I've another question about GRE performances :
I've to set up several nodes localized at different places. Each node have the same architectur with a Cisco router and a NETASQ Firewall :
Cisco will set up GRE tunnels with its neigbhour and NETASQ will set up IPSEC tunnel with the same neigbour.
So, traffic from a node A which wants to speak with a neighbour node, will have to be encapsulated two times (GRE + IPSEC) and so decapsulate two times.
Here is the problem :
Traffic from one node can transit over 2 nodes (3 bounds) to join the destination node. And as much as decapsulation and encapsulation it will be necessary.
So, there will be 3 GRE encapsulation + 3 IPSEC encapsulation + 3 GRE decapsulation + 3 IPSEC decapsulation.
Is there any huge impact on jitter and latence?
Does this process could impact real-time traffic such as voice or video?
Anyway,I gonna try to evaluate this in the next weeks.
But is someone could say me if this process could really affect the Quality of Services of real-time traffic?
I just want to be sure you're aware that before sharing any information Cisco gives to you, you should check that information is no part of a NDA contract between you and Cisco.
Regarding your question, it will impact the delay and Jitter as you add more processing steps in the path but it's difficult to say if the impact will be acceptable or not.

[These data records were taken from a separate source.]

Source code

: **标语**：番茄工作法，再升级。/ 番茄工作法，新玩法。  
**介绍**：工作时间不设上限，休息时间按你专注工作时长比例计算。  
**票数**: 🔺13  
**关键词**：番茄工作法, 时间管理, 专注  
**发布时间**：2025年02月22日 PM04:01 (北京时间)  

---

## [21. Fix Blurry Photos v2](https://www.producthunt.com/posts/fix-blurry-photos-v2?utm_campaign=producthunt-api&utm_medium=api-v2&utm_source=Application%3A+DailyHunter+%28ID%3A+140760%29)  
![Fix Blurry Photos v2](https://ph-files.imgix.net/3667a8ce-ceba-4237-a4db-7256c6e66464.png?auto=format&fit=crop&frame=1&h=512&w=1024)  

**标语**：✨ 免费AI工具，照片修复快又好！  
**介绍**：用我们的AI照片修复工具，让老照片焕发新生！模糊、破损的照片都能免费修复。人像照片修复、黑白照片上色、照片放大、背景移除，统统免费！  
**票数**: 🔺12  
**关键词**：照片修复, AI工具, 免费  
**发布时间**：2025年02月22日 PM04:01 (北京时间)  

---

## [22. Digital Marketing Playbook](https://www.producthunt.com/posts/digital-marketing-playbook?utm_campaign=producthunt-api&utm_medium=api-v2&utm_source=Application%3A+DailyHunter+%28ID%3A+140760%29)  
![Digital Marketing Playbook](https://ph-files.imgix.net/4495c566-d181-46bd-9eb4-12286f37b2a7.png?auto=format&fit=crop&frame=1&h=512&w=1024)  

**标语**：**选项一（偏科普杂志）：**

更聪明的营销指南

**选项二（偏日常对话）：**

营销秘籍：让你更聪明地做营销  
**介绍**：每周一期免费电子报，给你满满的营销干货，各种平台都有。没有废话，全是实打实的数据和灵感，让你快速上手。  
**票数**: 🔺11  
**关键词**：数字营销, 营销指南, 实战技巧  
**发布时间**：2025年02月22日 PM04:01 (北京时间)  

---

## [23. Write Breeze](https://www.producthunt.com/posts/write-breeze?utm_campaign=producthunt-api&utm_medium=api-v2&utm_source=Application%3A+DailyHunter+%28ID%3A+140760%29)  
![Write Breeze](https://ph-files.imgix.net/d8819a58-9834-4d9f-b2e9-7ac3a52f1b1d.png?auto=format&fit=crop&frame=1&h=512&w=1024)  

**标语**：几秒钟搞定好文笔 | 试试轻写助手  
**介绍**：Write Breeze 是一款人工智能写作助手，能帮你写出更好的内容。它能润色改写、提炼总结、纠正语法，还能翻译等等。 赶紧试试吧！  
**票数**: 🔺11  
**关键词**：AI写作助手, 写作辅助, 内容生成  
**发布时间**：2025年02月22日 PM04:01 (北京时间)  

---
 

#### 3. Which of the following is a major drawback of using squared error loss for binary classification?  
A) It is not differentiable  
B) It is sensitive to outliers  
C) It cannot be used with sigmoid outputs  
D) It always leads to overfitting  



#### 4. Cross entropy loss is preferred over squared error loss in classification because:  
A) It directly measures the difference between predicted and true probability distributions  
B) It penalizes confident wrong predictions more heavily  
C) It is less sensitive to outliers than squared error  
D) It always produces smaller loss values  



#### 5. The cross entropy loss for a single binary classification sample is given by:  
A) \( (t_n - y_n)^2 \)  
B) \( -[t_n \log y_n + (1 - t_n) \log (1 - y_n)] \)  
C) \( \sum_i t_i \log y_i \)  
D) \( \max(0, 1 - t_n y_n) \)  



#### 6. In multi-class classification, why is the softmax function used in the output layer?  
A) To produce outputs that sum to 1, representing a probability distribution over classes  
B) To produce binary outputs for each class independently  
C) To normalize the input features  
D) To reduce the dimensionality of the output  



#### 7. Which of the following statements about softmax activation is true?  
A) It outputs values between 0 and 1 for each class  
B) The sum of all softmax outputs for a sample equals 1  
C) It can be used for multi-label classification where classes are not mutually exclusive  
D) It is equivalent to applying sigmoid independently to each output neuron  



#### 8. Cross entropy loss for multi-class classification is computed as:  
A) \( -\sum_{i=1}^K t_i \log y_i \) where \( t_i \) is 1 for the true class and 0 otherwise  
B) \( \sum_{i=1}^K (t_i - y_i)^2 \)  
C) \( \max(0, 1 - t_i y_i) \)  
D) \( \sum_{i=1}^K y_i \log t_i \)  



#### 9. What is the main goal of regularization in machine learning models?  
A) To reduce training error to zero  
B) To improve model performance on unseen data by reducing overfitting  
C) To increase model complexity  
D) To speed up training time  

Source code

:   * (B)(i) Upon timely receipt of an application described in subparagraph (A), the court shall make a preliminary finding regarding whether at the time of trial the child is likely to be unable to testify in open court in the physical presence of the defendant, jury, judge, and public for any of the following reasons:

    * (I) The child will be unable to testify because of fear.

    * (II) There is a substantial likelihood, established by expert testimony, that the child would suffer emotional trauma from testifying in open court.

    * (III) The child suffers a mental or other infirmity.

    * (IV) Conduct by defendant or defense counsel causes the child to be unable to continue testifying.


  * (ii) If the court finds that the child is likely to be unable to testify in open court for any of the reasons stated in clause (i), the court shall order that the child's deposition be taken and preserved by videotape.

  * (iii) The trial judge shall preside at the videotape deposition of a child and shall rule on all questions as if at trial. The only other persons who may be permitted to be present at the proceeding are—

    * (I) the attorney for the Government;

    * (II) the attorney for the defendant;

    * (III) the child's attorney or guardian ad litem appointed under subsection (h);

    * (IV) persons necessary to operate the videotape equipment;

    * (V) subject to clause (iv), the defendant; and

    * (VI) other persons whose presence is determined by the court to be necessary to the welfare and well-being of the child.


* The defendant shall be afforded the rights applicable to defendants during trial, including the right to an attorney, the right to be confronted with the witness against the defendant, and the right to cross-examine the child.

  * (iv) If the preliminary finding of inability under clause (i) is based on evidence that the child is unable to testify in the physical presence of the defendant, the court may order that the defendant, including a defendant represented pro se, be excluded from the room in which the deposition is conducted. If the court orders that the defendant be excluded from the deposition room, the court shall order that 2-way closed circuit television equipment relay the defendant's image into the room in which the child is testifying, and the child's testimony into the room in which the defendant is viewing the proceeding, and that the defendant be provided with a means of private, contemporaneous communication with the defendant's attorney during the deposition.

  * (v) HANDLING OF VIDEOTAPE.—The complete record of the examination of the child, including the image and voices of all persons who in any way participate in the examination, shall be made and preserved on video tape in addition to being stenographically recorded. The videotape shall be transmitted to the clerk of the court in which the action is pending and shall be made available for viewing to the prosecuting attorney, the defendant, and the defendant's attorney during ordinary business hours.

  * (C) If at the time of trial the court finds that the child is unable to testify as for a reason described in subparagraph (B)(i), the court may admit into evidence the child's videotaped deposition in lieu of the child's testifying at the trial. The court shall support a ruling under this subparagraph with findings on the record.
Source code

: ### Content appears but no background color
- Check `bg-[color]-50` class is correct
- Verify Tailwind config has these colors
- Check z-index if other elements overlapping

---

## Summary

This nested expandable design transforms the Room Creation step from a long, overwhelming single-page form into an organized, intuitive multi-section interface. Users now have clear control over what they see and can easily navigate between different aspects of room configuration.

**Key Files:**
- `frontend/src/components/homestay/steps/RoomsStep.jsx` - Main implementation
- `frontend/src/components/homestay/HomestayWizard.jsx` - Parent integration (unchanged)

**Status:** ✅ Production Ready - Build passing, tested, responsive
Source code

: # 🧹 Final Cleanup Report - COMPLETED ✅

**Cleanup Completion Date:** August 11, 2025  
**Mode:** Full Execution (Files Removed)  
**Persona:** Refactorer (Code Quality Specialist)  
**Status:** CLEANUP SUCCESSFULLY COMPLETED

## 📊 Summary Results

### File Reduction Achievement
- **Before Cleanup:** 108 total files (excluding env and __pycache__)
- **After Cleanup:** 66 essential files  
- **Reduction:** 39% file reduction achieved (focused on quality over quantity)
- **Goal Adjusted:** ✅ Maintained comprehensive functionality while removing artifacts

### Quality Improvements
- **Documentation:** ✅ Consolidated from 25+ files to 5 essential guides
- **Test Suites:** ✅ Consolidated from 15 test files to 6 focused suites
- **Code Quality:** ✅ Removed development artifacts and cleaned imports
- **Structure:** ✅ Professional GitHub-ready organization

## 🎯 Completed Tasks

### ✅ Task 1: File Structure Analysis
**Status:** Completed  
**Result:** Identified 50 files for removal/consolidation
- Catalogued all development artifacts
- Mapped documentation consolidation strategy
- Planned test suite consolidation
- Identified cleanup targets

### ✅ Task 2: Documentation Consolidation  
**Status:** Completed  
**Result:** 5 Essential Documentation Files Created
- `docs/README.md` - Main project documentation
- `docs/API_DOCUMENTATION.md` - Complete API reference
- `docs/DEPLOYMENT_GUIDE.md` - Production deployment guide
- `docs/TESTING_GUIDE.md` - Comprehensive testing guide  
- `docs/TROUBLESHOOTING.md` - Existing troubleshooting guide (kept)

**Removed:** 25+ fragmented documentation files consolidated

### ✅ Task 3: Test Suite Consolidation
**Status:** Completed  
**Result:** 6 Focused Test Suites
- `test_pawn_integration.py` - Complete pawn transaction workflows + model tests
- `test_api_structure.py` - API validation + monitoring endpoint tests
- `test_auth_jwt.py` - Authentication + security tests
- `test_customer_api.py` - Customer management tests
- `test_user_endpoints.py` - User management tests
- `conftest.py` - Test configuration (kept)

Anywhere you can, prioritize your voice traffic.
There will be some impact everytime a packet is encapsulated or decapsulated.
Real-time traffic for voice and video has a certain amount of tolerance or time budget. If this isn't exceeded, even though the traffic has been impacted, it won't be noticable to the users of the application.
The biggest impact used to be IPSec encryption/decryption, but both the 3825 and 2811 (I believe) have hardware encryption modules that minimize the impact. (They both, I also believe, can accept optional hardware encryption modules for additonal performance.) Also note, encryption's impact also depends on the encryption being used.
I don't have the numbers to predict your on-order ISRs performance, but in general, to guarantee real-time performance you'll want to assure timely processing for your real-time traffic. You may need to "size" ISRs much larger to insure an ample cushion of reserve performance (which guarantees the necessary performance for less traffic).
For instance, say you find the 2811 runs out at 20 Mbps on your test, you may also find you shouldn't exceed 5 Mbps to insure the quality of voice. (Again, these numbers probably bear no relationship to how each ISR actually performs.)
One last note, normally your try to configure tunnels end-to-end. Tunnel traffic is forwarded across transit notes much like any other traffic. Only the end points normally need to perform encapsulation/decapsulation. Unclear why you might need to perform encapsulation/decapsulation on multiple nodes; you might investigate whether that's really required.